The OP to the thread only requires the minor correction that k could also be zero. Since N is specified to be odd, all positive integer divisors of N are odd, so any two of them differ by an even integer.

Pursuant to [b]CRGreathouse[/b]'s observation, suppose that N is composite. This means that N > 1, and that there is an integer n, 1 < n < N, such that n divides N. Suppose n is the [i]least[/i] such positive integer. Then, the observation is manifest by

[tex]n \le N/n[/tex],

so that

[tex]n^2 \le N.[/tex]

An additional observation: The integer n is prime. For n > 1, and if 1 < m < n, then m does [i]not[/i] divide n (because then m would divide N, contradicting the definition of n as the least such integer). Thus n is prime, directly from the definition of primality.

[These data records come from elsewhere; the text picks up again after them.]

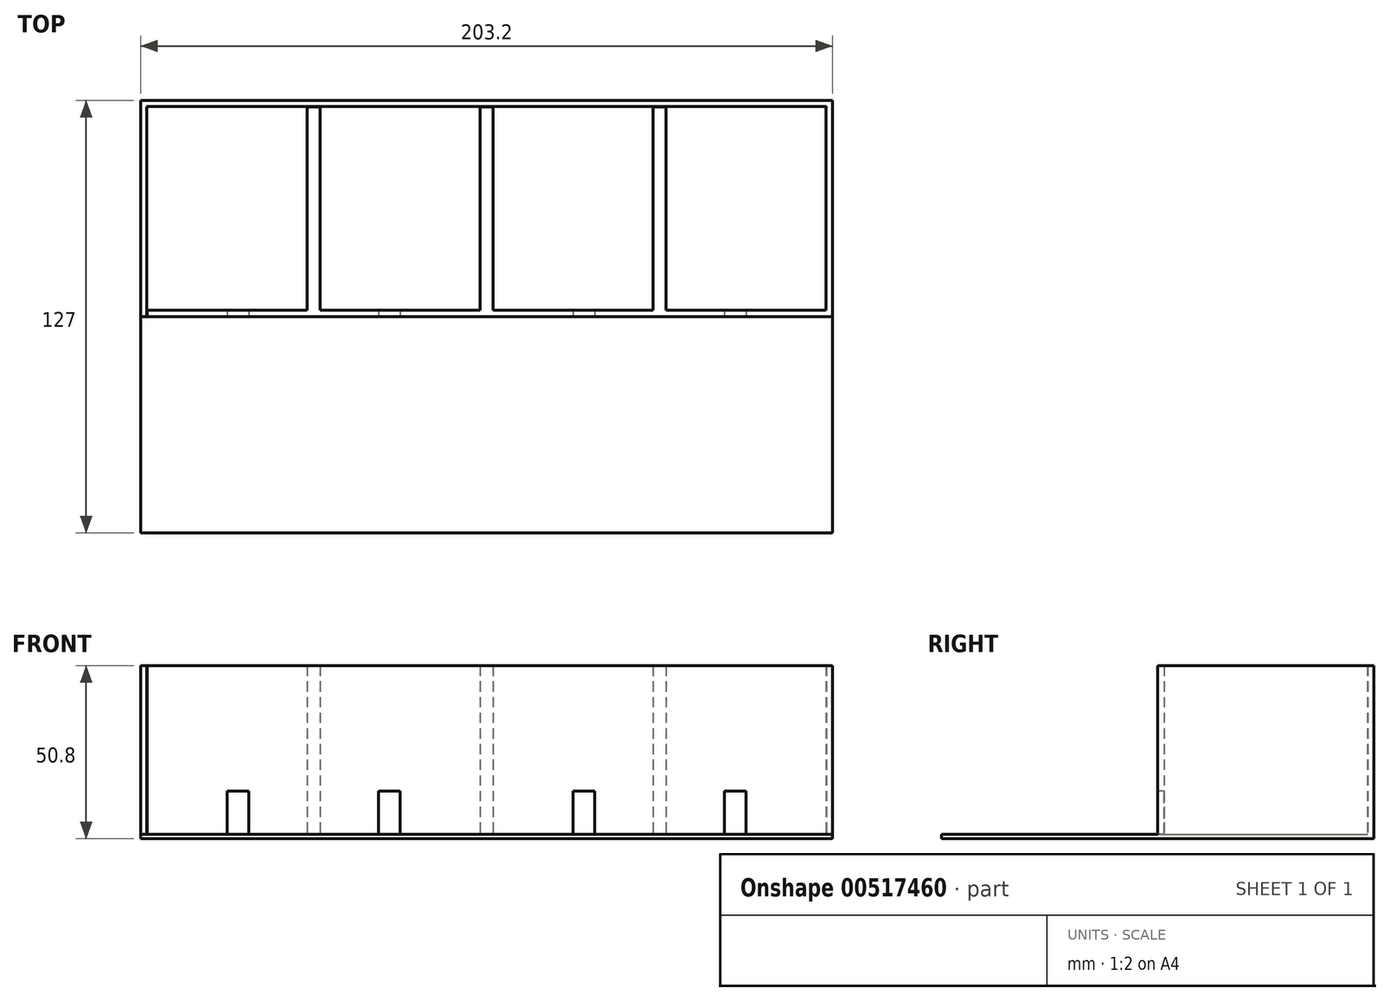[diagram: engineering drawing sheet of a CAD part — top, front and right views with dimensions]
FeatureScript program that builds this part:
annotation { "Feature Type Name" : "Feature", "Feature Type Description" : "" }
export const myFeature = defineFeature(function(context is Context, id is Id, definition is map)
    precondition{}
    {
        {
            var Q0;
            Q0=qCreatedBy(makeId("Top.planeOp"),FACE);
            var sketch = newSketch(context, id + "F0", { "sketchPlane" : qUnion([Q0])});
            skLineSegment(sketch, "E0.bottom", {"start": v(0, 0) * mm, "end": v(203.2, 0) * mm});
            skLineSegment(sketch, "E0.top", {"start": v(0, -127) * mm, "end": v(203.2, -127) * mm});
            skLineSegment(sketch, "E0.left", {"start": v(0, 0) * mm, "end": v(0, -127) * mm});
            skLineSegment(sketch, "E0.right", {"start": v(203.2, 0) * mm, "end": v(203.2, -127) * mm});
            skSolve(sketch);
        }
        {
            var Q0;
            Q0=makeQuery(id+"F0.imprint","IMPRINT",FACE,{"disambiguationData":[TD([[makeQuery(id+"F0.imprint","IMPRINT",EDGE,{"derivedFrom":sQuery(id+"F0.wireOp",EDGE,"E0.bottom")}),-1.0]])]});
            extrude(context, id + "F1", {"entities" : qUnion([Q0]), "depth" : 1.27 * mm, "offsetDistance" : 25.4 * mm});
        }
        {
            var Q0;
            Q0=qCreatedBy(makeId("Top.planeOp"),FACE);
            var sketch = newSketch(context, id + "F2", { "sketchPlane" : qUnion([Q0])});
            skLineSegment(sketch, "E1.bottom", {"start": v(0, 0) * mm, "end": v(50.8, 0) * mm});
            skLineSegment(sketch, "E1.top", {"start": v(0, -63.5) * mm, "end": v(50.8, -63.5) * mm});
            skLineSegment(sketch, "E1.left", {"start": v(0, 0) * mm, "end": v(0, -63.5) * mm});
            skLineSegment(sketch, "E1.right", {"start": v(50.8, 0) * mm, "end": v(50.8, -63.5) * mm});
            skLineSegment(sketch, "E2.MirrorCS", {"start": v(0, 63.5) * mm, "end": v(50.8, 63.5) * mm});
            skLineSegment(sketch, "E3.MirrorCS", {"start": v(101.6, -63.5) * mm, "end": v(50.8, -63.5) * mm});
            skLineSegment(sketch, "E4", {"start": v(101.6, -63.5) * mm, "end": v(101.6, 0) * mm});
            skLineSegment(sketch, "E5", {"start": v(101.6, 0) * mm, "end": v(50.8, 0) * mm});
            skLineSegment(sketch, "E6.MirrorCS", {"start": v(101.6, -63.5) * mm, "end": v(152.4, -63.5) * mm});
            skLineSegment(sketch, "E7", {"start": v(152.4, -63.5) * mm, "end": v(152.4, 0) * mm});
            skLineSegment(sketch, "E8", {"start": v(152.4, 0) * mm, "end": v(101.6, 0) * mm});
            skLineSegment(sketch, "E9.MirrorCS", {"start": v(203.2, -63.5) * mm, "end": v(152.4, -63.5) * mm});
            skLineSegment(sketch, "E10", {"start": v(203.2, -63.5) * mm, "end": v(203.2, 0) * mm});
            skLineSegment(sketch, "E11", {"start": v(203.2, 0) * mm, "end": v(152.4, 0) * mm});
            skLineSegment(sketch, "E12.0", {"start": v(0, -61.6) * mm, "end": v(48.9, -61.6) * mm});
            skLineSegment(sketch, "E12.1", {"start": v(48.9, 0) * mm, "end": v(48.9, -61.6) * mm});
            skLineSegment(sketch, "E13.0", {"start": v(-6.35, 6.35) * mm, "end": v(-6.35, -133.35) * mm});
            skLineSegment(sketch, "E13.1", {"start": v(209.55, 6.35) * mm, "end": v(-6.35, 6.35) * mm});
            skLineSegment(sketch, "E13.2", {"start": v(209.55, -133.35) * mm, "end": v(209.55, 6.35) * mm});
            skLineSegment(sketch, "E13.3", {"start": v(-6.35, -133.35) * mm, "end": v(209.55, -133.35) * mm});
            skLineSegment(sketch, "E14.0", {"start": v(99.7, -61.6) * mm, "end": v(99.7, 0) * mm});
            skLineSegment(sketch, "E14.1", {"start": v(99.7, -61.6) * mm, "end": v(52.7, -61.6) * mm});
            skLineSegment(sketch, "E14.2", {"start": v(52.7, 0) * mm, "end": v(52.7, -61.6) * mm});
            skLineSegment(sketch, "E15.0", {"start": v(103.5, -61.6) * mm, "end": v(103.5, 0) * mm});
            skLineSegment(sketch, "E15.1", {"start": v(103.5, -61.6) * mm, "end": v(150.5, -61.6) * mm});
            skLineSegment(sketch, "E15.2", {"start": v(150.5, -61.6) * mm, "end": v(150.5, 0) * mm});
            skLineSegment(sketch, "E16.0", {"start": v(154.3, -61.6) * mm, "end": v(154.3, 0) * mm});
            skLineSegment(sketch, "E16.1", {"start": v(201.3, -61.6) * mm, "end": v(154.3, -61.6) * mm});
            skLineSegment(sketch, "E16.2", {"start": v(201.3, -61.6) * mm, "end": v(201.3, 0) * mm});
            skLineSegment(sketch, "E17.0", {"start": v(1.9, -1.9) * mm, "end": v(1.9, -63.5) * mm});
            skLineSegment(sketch, "E17.1", {"start": v(1.9, -1.9) * mm, "end": v(50.8, -1.9) * mm});
            skLineSegment(sketch, "E18.0", {"start": v(101.6, -1.9) * mm, "end": v(50.8, -1.9) * mm});
            skLineSegment(sketch, "E18.1", {"start": v(152.4, -1.9) * mm, "end": v(101.6, -1.9) * mm});
            skLineSegment(sketch, "E18.2", {"start": v(203.2, -1.9) * mm, "end": v(152.4, -1.9) * mm});
            skLineSegment(sketch, "E19.0", {"start": v(-0.16, 0.16) * mm, "end": v(-0.16, -127.16) * mm});
            skLineSegment(sketch, "E19.1", {"start": v(203.36, 0.16) * mm, "end": v(-0.16, 0.16) * mm});
            skLineSegment(sketch, "E19.2", {"start": v(203.36, -127.16) * mm, "end": v(203.36, 0.16) * mm});
            skLineSegment(sketch, "E19.3", {"start": v(-0.16, -127.16) * mm, "end": v(203.36, -127.16) * mm});
            skLineSegment(sketch, "E20.0", {"start": v(1.74, -125.26) * mm, "end": v(203.36, -125.26) * mm});
            skLineSegment(sketch, "E20.1", {"start": v(1.74, 0.16) * mm, "end": v(1.74, -125.26) * mm});
            skLineSegment(sketch, "E21.0", {"start": v(201.46, -125.26) * mm, "end": v(201.46, -1.74) * mm});
            skLineSegment(sketch, "E21.1", {"start": v(1.74, -125.26) * mm, "end": v(201.46, -125.26) * mm});
            skLineSegment(sketch, "E21.2", {"start": v(1.74, -1.74) * mm, "end": v(1.74, -125.26) * mm});
            skLineSegment(sketch, "E21.3", {"start": v(201.46, -1.74) * mm, "end": v(1.74, -1.74) * mm});
            skLineSegment(sketch, "E22.0", {"start": v(-6.35, -133.35) * mm, "end": v(-6.35, 6.35) * mm});
            skLineSegment(sketch, "E22.1", {"start": v(209.55, -133.35) * mm, "end": v(-6.35, -133.35) * mm});
            skLineSegment(sketch, "E22.2", {"start": v(209.55, 6.35) * mm, "end": v(209.55, -133.35) * mm});
            skLineSegment(sketch, "E22.3", {"start": v(-6.35, 6.35) * mm, "end": v(209.55, 6.35) * mm});
            skSolve(sketch);
        }
        {
            var Q0;
            {var subQ0=sQuery(id+"F2.wireOp",EDGE,"E12.1");var subQ1=sQuery(id+"F2.wireOp",EDGE,"E12.0");var subQ2=makeQuery(id+"F2.imprint","INTERSECT",VERTEX,{"derivedFrom":[subQ1,subQ0]});Q0=makeQuery(id+"F2.imprint","IMPRINT",FACE,{"disambiguationData":[TD([[makeQuery(id+"F2.imprint","IMPRINT",EDGE,{"disambiguationData":[TD([[subQ2,1.0]])],"derivedFrom":subQ1}),-1.0]])]});}
            var Q1;
            {var subQ1=sQuery(id+"F2.wireOp",EDGE,"E1.left");var subQ7=sQuery(id+"F2.wireOp",EDGE,"E1.bottom");var subQ9=makeQuery(id+"F2.imprint","INTERSECT",VERTEX,{"derivedFrom":[subQ7,subQ1]});Q1=makeQuery(id+"F2.imprint","IMPRINT",FACE,{"disambiguationData":[TD([[makeQuery(id+"F2.imprint","IMPRINT",EDGE,{"disambiguationData":[TD([[subQ9,-1.0]])],"derivedFrom":subQ7}),-1.0]])]});}
            var Q2;
            {var subQ5=sQuery(id+"F2.wireOp",EDGE,"E3.MirrorCS");Q2=makeQuery(id+"F2.imprint","IMPRINT",FACE,{"disambiguationData":[TD([[makeQuery(id+"F2.imprint","IMPRINT",EDGE,{"derivedFrom":subQ5}),-1.0]])]});}
            var Q3;
            {var subQ4=sQuery(id+"F2.wireOp",EDGE,"E6.MirrorCS");Q3=makeQuery(id+"F2.imprint","IMPRINT",FACE,{"disambiguationData":[TD([[makeQuery(id+"F2.imprint","IMPRINT",EDGE,{"derivedFrom":subQ4}),1.0]])]});}
            var Q4;
            {var subQ0=sQuery(id+"F2.wireOp",EDGE,"E16.1");Q4=makeQuery(id+"F2.imprint","IMPRINT",FACE,{"disambiguationData":[TD([[makeQuery(id+"F2.imprint","IMPRINT",EDGE,{"derivedFrom":subQ0}),1.0]])]});}
            var Q5;
            {var subQ0=sQuery(id+"F2.wireOp",EDGE,"E10");var subQ1=sQuery(id+"F2.wireOp",EDGE,"E9.MirrorCS");var subQ2=makeQuery(id+"F2.imprint","INTERSECT",VERTEX,{"derivedFrom":[subQ1,subQ0]});Q5=makeQuery(id+"F2.imprint","IMPRINT",FACE,{"disambiguationData":[TD([[makeQuery(id+"F2.imprint","IMPRINT",EDGE,{"disambiguationData":[TD([[subQ2,-1.0]])],"derivedFrom":subQ1}),-1.0]])]});}
            var Q6;
            {var subQ0=sQuery(id+"F2.wireOp",EDGE,"E16.0");var subQ1=sQuery(id+"F2.wireOp",EDGE,"E11");var subQ2=makeQuery(id+"F2.imprint","INTERSECT",VERTEX,{"derivedFrom":[subQ1,subQ0]});Q6=makeQuery(id+"F2.imprint","IMPRINT",FACE,{"disambiguationData":[TD([[makeQuery(id+"F2.imprint","IMPRINT",EDGE,{"disambiguationData":[TD([[subQ2,1.0]])],"derivedFrom":subQ1}),1.0]])]});}
            var Q7;
            {var subQ1=sQuery(id+"F2.wireOp",EDGE,"E10");var subQ6=sQuery(id+"F2.wireOp",EDGE,"E11");var subQ10=makeQuery(id+"F2.imprint","INTERSECT",VERTEX,{"derivedFrom":[subQ1,subQ6]});Q7=makeQuery(id+"F2.imprint","IMPRINT",FACE,{"disambiguationData":[TD([[makeQuery(id+"F2.imprint","IMPRINT",EDGE,{"disambiguationData":[TD([[subQ10,1.0]])],"derivedFrom":subQ1}),1.0]])]});}
            var Q8;
            {var subQ0=sQuery(id+"F2.wireOp",EDGE,"E15.0");var subQ1=sQuery(id+"F2.wireOp",EDGE,"E8");var subQ2=makeQuery(id+"F2.imprint","INTERSECT",VERTEX,{"derivedFrom":[subQ1,subQ0]});Q8=makeQuery(id+"F2.imprint","IMPRINT",FACE,{"disambiguationData":[TD([[makeQuery(id+"F2.imprint","IMPRINT",EDGE,{"disambiguationData":[TD([[subQ2,1.0]])],"derivedFrom":subQ1}),1.0]])]});}
            var Q9;
            {var subQ0=sQuery(id+"F2.wireOp",EDGE,"E8");var subQ5=sQuery(id+"F2.wireOp",EDGE,"E15.2");var subQ6=makeQuery(id+"F2.imprint","INTERSECT",VERTEX,{"derivedFrom":[subQ0,subQ5]});Q9=makeQuery(id+"F2.imprint","IMPRINT",FACE,{"disambiguationData":[TD([[makeQuery(id+"F2.imprint","IMPRINT",EDGE,{"disambiguationData":[TD([[subQ6,1.0]])],"derivedFrom":subQ5}),-1.0]])]});}
            var Q10;
            {var subQ0=sQuery(id+"F2.wireOp",EDGE,"E11");var subQ5=sQuery(id+"F2.wireOp",EDGE,"E16.0");var subQ6=makeQuery(id+"F2.imprint","INTERSECT",VERTEX,{"derivedFrom":[subQ0,subQ5]});Q10=makeQuery(id+"F2.imprint","IMPRINT",FACE,{"disambiguationData":[TD([[makeQuery(id+"F2.imprint","IMPRINT",EDGE,{"disambiguationData":[TD([[subQ6,1.0]])],"derivedFrom":subQ5}),1.0]])]});}
            var Q11;
            {var subQ0=sQuery(id+"F2.wireOp",EDGE,"E14.0");var subQ1=sQuery(id+"F2.wireOp",EDGE,"E5");var subQ2=makeQuery(id+"F2.imprint","INTERSECT",VERTEX,{"derivedFrom":[subQ1,subQ0]});Q11=makeQuery(id+"F2.imprint","IMPRINT",FACE,{"disambiguationData":[TD([[makeQuery(id+"F2.imprint","IMPRINT",EDGE,{"disambiguationData":[TD([[subQ2,-1.0]])],"derivedFrom":subQ1}),1.0]])]});}
            var Q12;
            {var subQ0=sQuery(id+"F2.wireOp",EDGE,"E5");var subQ5=sQuery(id+"F2.wireOp",EDGE,"E14.0");var subQ6=makeQuery(id+"F2.imprint","INTERSECT",VERTEX,{"derivedFrom":[subQ0,subQ5]});Q12=makeQuery(id+"F2.imprint","IMPRINT",FACE,{"disambiguationData":[TD([[makeQuery(id+"F2.imprint","IMPRINT",EDGE,{"disambiguationData":[TD([[subQ6,1.0]])],"derivedFrom":subQ5}),-1.0]])]});}
            var Q13;
            {var subQ0=sQuery(id+"F2.wireOp",EDGE,"E8");var subQ5=sQuery(id+"F2.wireOp",EDGE,"E15.0");var subQ6=makeQuery(id+"F2.imprint","INTERSECT",VERTEX,{"derivedFrom":[subQ0,subQ5]});Q13=makeQuery(id+"F2.imprint","IMPRINT",FACE,{"disambiguationData":[TD([[makeQuery(id+"F2.imprint","IMPRINT",EDGE,{"disambiguationData":[TD([[subQ6,1.0]])],"derivedFrom":subQ5}),1.0]])]});}
            var Q14;
            {var subQ1=sQuery(id+"F2.wireOp",EDGE,"E1.bottom");var subQ3=sQuery(id+"F2.wireOp",EDGE,"E12.1");var subQ4=makeQuery(id+"F2.imprint","INTERSECT",VERTEX,{"derivedFrom":[subQ1,subQ3]});Q14=makeQuery(id+"F2.imprint","IMPRINT",FACE,{"disambiguationData":[TD([[makeQuery(id+"F2.imprint","IMPRINT",EDGE,{"disambiguationData":[TD([[subQ4,-1.0]])],"derivedFrom":subQ3}),1.0]])]});}
            var Q15;
            {var subQ0=sQuery(id+"F2.wireOp",EDGE,"E5");var subQ5=sQuery(id+"F2.wireOp",EDGE,"E14.2");var subQ6=makeQuery(id+"F2.imprint","INTERSECT",VERTEX,{"derivedFrom":[subQ0,subQ5]});Q15=makeQuery(id+"F2.imprint","IMPRINT",FACE,{"disambiguationData":[TD([[makeQuery(id+"F2.imprint","IMPRINT",EDGE,{"disambiguationData":[TD([[subQ6,-1.0]])],"derivedFrom":subQ5}),-1.0]])]});}
            var Q16;
            {var subQ0=sQuery(id+"F2.wireOp",EDGE,"E12.1");var subQ1=sQuery(id+"F2.wireOp",EDGE,"E1.bottom");var subQ2=makeQuery(id+"F2.imprint","INTERSECT",VERTEX,{"derivedFrom":[subQ1,subQ0]});Q16=makeQuery(id+"F2.imprint","IMPRINT",FACE,{"disambiguationData":[TD([[makeQuery(id+"F2.imprint","IMPRINT",EDGE,{"disambiguationData":[TD([[subQ2,1.0]])],"derivedFrom":subQ1}),-1.0]])]});}
            var Q17;
            {var subQ0=sQuery(id+"F2.wireOp",EDGE,"E1.left");var subQ1=sQuery(id+"F2.wireOp",EDGE,"E1.top");var subQ2=makeQuery(id+"F2.imprint","INTERSECT",VERTEX,{"derivedFrom":[subQ1,subQ0]});Q17=makeQuery(id+"F2.imprint","IMPRINT",FACE,{"disambiguationData":[TD([[makeQuery(id+"F2.imprint","IMPRINT",EDGE,{"disambiguationData":[TD([[subQ2,-1.0]])],"derivedFrom":subQ1}),1.0]])]});}
            extrude(context, id + "F3", {"entities" : qUnion([Q0, Q1, Q2, Q3, Q4, Q5, Q6, Q7, Q8, Q9, Q10, Q11, Q12, Q13, Q14, Q15, Q16, Q17]), "operationType" : NewBodyOperationType.ADD, "depth" : 50.8 * mm, "offsetDistance" : 25.4 * mm});
        }
        {
            var Q0;
            Q0=makeQuery(id+"F3.opExtrude","SWEPT_FACE",FACE,{"disambiguationData":[OSD([sQuery(id+"F2.wireOp",EDGE,"E1.top"),sQuery(id+"F2.wireOp",EDGE,"E3.MirrorCS"),sQuery(id+"F2.wireOp",EDGE,"E6.MirrorCS"),sQuery(id+"F2.wireOp",EDGE,"E9.MirrorCS")])]});
            var sketch = newSketch(context, id + "F4", { "sketchPlane" : qUnion([Q0])});
            skLineSegment(sketch, "E23.bottom", {"start": v(25.4, 13.97) * mm, "end": v(31.75, 13.97) * mm});
            skLineSegment(sketch, "E23.top", {"start": v(25.4, 1.27) * mm, "end": v(31.75, 1.27) * mm});
            skLineSegment(sketch, "E23.left", {"start": v(25.4, 13.97) * mm, "end": v(25.4, 1.27) * mm});
            skLineSegment(sketch, "E23.right", {"start": v(31.75, 13.97) * mm, "end": v(31.75, 1.27) * mm});
            skLineSegment(sketch, "E24.bottom", {"start": v(171.45, 13.97) * mm, "end": v(177.8, 13.97) * mm});
            skLineSegment(sketch, "E24.top", {"start": v(171.45, 1.27) * mm, "end": v(177.8, 1.27) * mm});
            skLineSegment(sketch, "E24.left", {"start": v(171.45, 13.97) * mm, "end": v(171.45, 1.27) * mm});
            skLineSegment(sketch, "E24.right", {"start": v(177.8, 13.97) * mm, "end": v(177.8, 1.27) * mm});
            skLineSegment(sketch, "E25.bottom", {"start": v(69.85, 1.27) * mm, "end": v(76.2, 1.27) * mm});
            skLineSegment(sketch, "E25.top", {"start": v(69.85, 13.97) * mm, "end": v(76.2, 13.97) * mm});
            skLineSegment(sketch, "E25.left", {"start": v(69.85, 1.27) * mm, "end": v(69.85, 13.97) * mm});
            skLineSegment(sketch, "E25.right", {"start": v(76.2, 1.27) * mm, "end": v(76.2, 13.97) * mm});
            skLineSegment(sketch, "E26.bottom", {"start": v(133.35, 1.27) * mm, "end": v(127, 1.27) * mm});
            skLineSegment(sketch, "E26.top", {"start": v(133.35, 13.97) * mm, "end": v(127, 13.97) * mm});
            skLineSegment(sketch, "E26.left", {"start": v(133.35, 1.27) * mm, "end": v(133.35, 13.97) * mm});
            skLineSegment(sketch, "E26.right", {"start": v(127, 1.27) * mm, "end": v(127, 13.97) * mm});
            skSolve(sketch);
        }
        {
            var Q0;
            Q0=makeQuery(id+"F4.imprint","IMPRINT",FACE,{"disambiguationData":[TD([[makeQuery(id+"F4.imprint","IMPRINT",EDGE,{"derivedFrom":sQuery(id+"F4.wireOp",EDGE,"E23.bottom")}),-1.0]])]});
            var Q1;
            Q1=makeQuery(id+"F4.imprint","IMPRINT",FACE,{"disambiguationData":[TD([[makeQuery(id+"F4.imprint","IMPRINT",EDGE,{"derivedFrom":sQuery(id+"F4.wireOp",EDGE,"E25.bottom")}),-1.0]])]});
            var Q2;
            Q2=makeQuery(id+"F4.imprint","IMPRINT",FACE,{"disambiguationData":[TD([[makeQuery(id+"F4.imprint","IMPRINT",EDGE,{"derivedFrom":sQuery(id+"F4.wireOp",EDGE,"E26.bottom")}),-1.0]])]});
            var Q3;
            Q3=makeQuery(id+"F4.imprint","IMPRINT",FACE,{"disambiguationData":[TD([[makeQuery(id+"F4.imprint","IMPRINT",EDGE,{"derivedFrom":sQuery(id+"F4.wireOp",EDGE,"E24.bottom")}),-1.0]])]});
            extrude(context, id + "F5", {"entities" : qUnion([Q0, Q1, Q2, Q3]), "operationType" : NewBodyOperationType.REMOVE, "oppositeDirection" : true, "depth" : 25.4 * mm, "offsetDistance" : 25.4 * mm});
        }
    });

[QUOTE=Dr Sardonicus;478540]The OP to the thread only requires the minor correction that k could also be zero. Since N is specified to be odd, all positive integer divisors of N are odd, so any two of them differ by an even integer.

Pursuant to [b]CRGreathouse[/b]'s observation, suppose that N is composite. This means that N > 1, and that there is an integer n, 1 < n < N, such that n divides N. Suppose n is the [i]least[/i] such positive integer. Then, the observation is manifest by

[tex]n \le N/n[/tex],

so that

[tex]n^2 \le N.[/tex]

An additional observation: The integer n is prime. For n > 1, and if 1 < m < n, then m does [i]not[/i] divide n (because then m would divide N, contradicting the definition of n as the least such integer). Thus n is prime, directly from the definition of primality.[/QUOTE]

And using that k and n are coprime ( unless its a multiple) we can eliminate many k values.